It's grocery day - time to suck it up and git 'er done. Cram the kicking toddler into the shopping cart seat, gather up the organic hemp/natural dye/bleach-free shopping bags and get this over with. But wait! We've got some cleaning to do first because we scored a cart that was last used by a fucking warthog.

Yeah, I appreciate that it's super-duper hard to throw your shopping list away in the trashcan three feet away. The only choice you had was to crumple it up and toss it into the cart so housekeeping could take care of it later. Boy-howdy, that empty vitamin-water bottle was just so goddamned heavy, there's no way you were getting that sucker into the recycling bin. And it certainly wouldn't fit in the back of your Escalade. Best to just leave it in the cart so other shoppers can enjoy its decorative nature. You fucking warthog.

Recorded data:
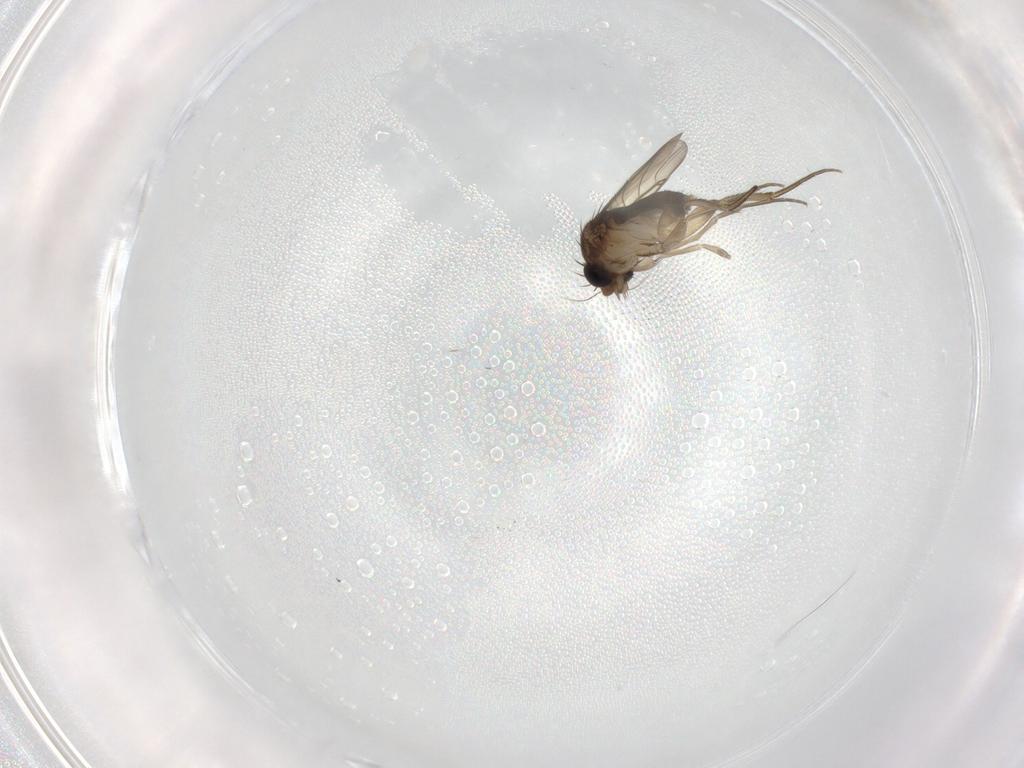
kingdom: Animalia
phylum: Arthropoda
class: Insecta
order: Diptera
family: Phoridae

Actions to take:
1 > In the grocery-day text, how far away is the trashcan the shopping list could have gone into?
2 > Please reproduce the stretch of the grocery-day text from "It's grocery day" through "a fucking warthog.", word for word.

Task-by-task solutions:
1 > Three feet away.

2 >
It's grocery day - time to suck it up and git 'er done. Cram the kicking toddler into the shopping cart seat, gather up the organic hemp/natural dye/bleach-free shopping bags and get this over with. But wait! We've got some cleaning to do first because we scored a cart that was last used by a fucking warthog.